OK, je me cherche TOUJOURS une excuse pour ne pas faire de sport. Mais là, je donnerais n’importe quoi pour pouvoir bouger. Juste faire une marche requiert pas mal d’énergie, surtout avec la fibromyalgie. Et je ne vous parle pas des maux de dos causés par la lourdeur des seins, des irritations cutanées, malgré le soutien-gorge le plus adéquat, etc. Parlant de soutiens-gorge, disons qu’on n’a pas beaucoup de choix de modèles dans cette taille… En fait, il n’y en a qu’un qui me fasse, un modèle sport de Wacoal (je suis TELLEMENT contente d’en avoir trouvé un!), mais l’armature est tellement rigide que mon chum manque de s’empaler chaque fois qu’il pose la tête sur cette partie de mon anatomie. (Oui, ça arrive assez souvent qu’il pose sa tête là.)

soutien-gorge sport beige

Et avez-vous déjà essayé de vous habiller quand vous avez une poitrine de cette envergure et des épaules étroites? Il n’y a RIEN qui tombe bien. R-I-E-N.

 Un cercle vicieux

Bon, tout ce détour autour de ma poitrine pour dire que j’ai l’impression d’être dans un cercle vicieux.

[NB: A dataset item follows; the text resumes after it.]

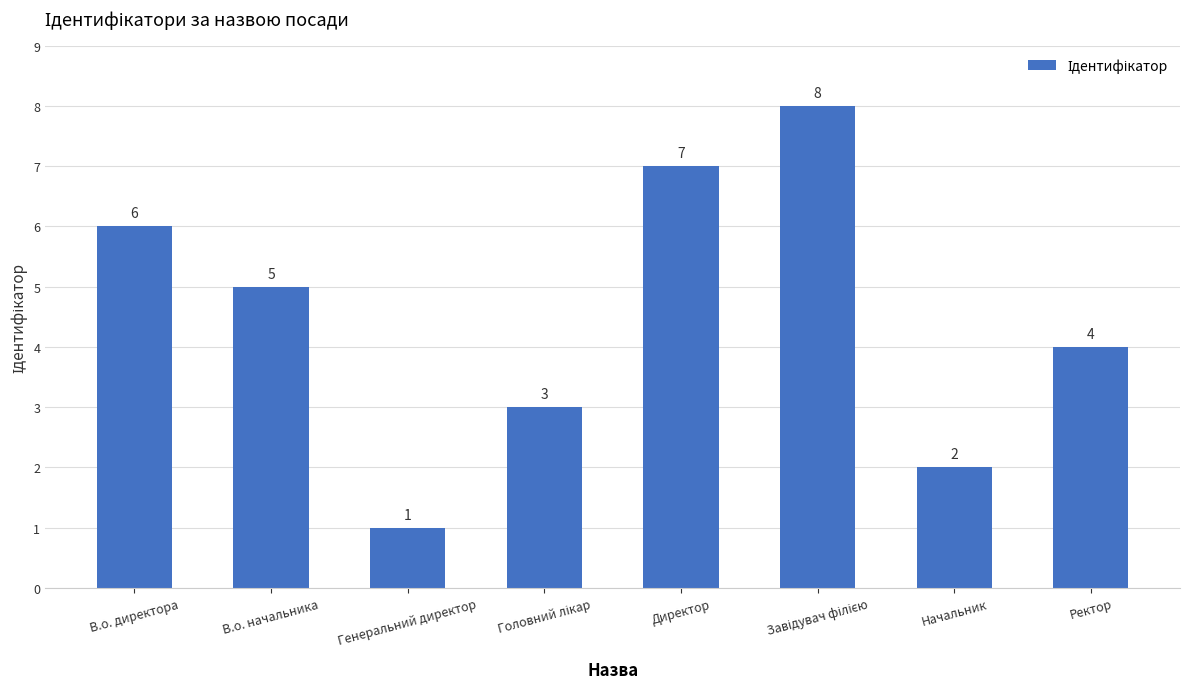

The value at В.о. директора is 6. True or false?

True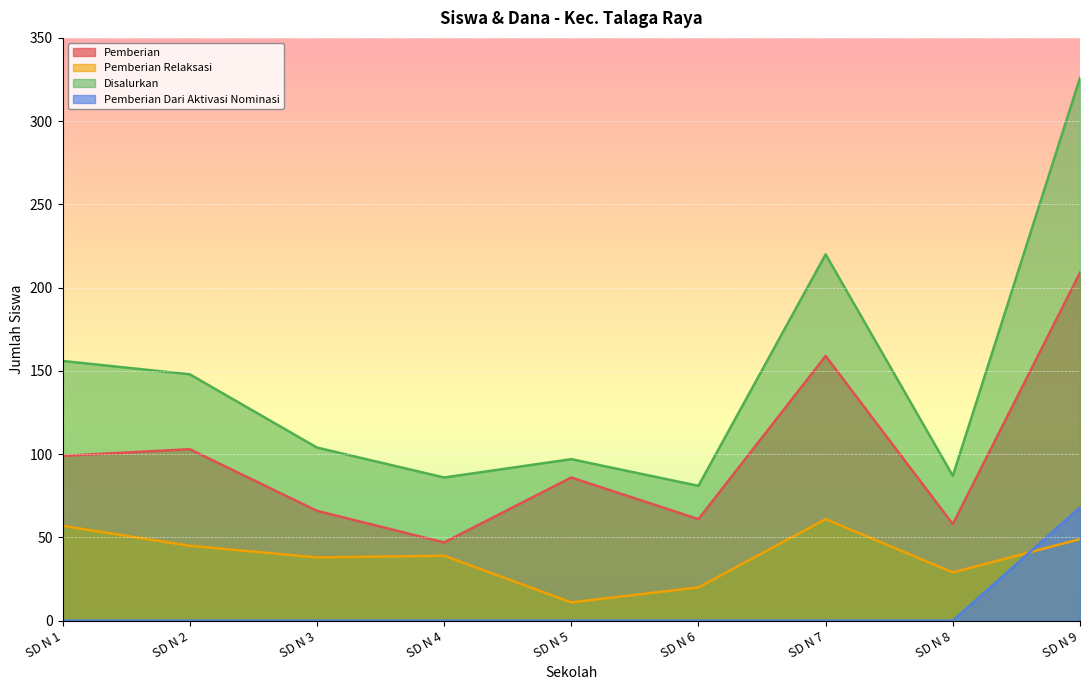

The Pemberian Relaksasi series shows 29 at SD N 8. True or false?

True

Je ne peux faire de sport à cause de cette satanée poitrine, donc je peux difficilement perdre du poids. Je sais que l’alimentation compte davantage que l’activité physique dans une perte de poids, dans une proportion de 80 %-20 %, mais quand même. Or, tant que je ne perdrai pas de poids, je ne pourrai pas subir de réduction mammaire.

En fait, je pourrais, mais le chirurgien me ferait sans doute un DD, pour que ce soit harmonieux avec ma silhouette du moment. Mais je veux du B, bon! Ou à la rigueur un petit C. Il ne s’agit pas d’un caprice, hein. Quand on se décide à passer sous le bistouri pour une grosse opération de ce genre, qui laisse son lot de cicatrices, on veut être top shape avant de le faire pour obtenir un résultat qui nous satisfasse.

Pas juste un problème de poids

Ça fait que pour le moment, je galère un peu. Je vous ai parlé de mon poids, jusqu’à maintenant, mais il y a plus.

Depuis deux ans, je suis dans une grande période de changements. J’ai effectué un retour aux études, je suis en train de faire un plan d’affaires à l’École des entrepreneurs pour lancer une entreprise en réseaux sociaux avec mon chum (si je ne l’éborgne pas d’ici là avec mon soutif :), je fais quelques petits contrats en attendant le dépôt dudit plan d’affaires (le 29 mars!), je vis dans la précarité financière, ce qui n’aide pas au sommeil (que j’ai toujours eu fragile par ailleurs), donc je me sens parfois un peu dépassée par les événements.

Et là, j’ai envie de me sentir mieux. Je ne suis pas idiote, je sais que ce n’est pas en buvant du vin, en mangeant des chips, du popcorn et du fromage tous les jours que je vais y arriver. (J’ai essayé et ça ne marche pas. 🙂

Ça fait que j’ai besoin d’aide. C’est là que je suis rendue. Arrêter le vin pour un bout ne suffira pas.

Et vous, vous avez déjà effectué de gros changements dans vos habitudes de vie? Je prends tous les conseils avisés. Merci, là!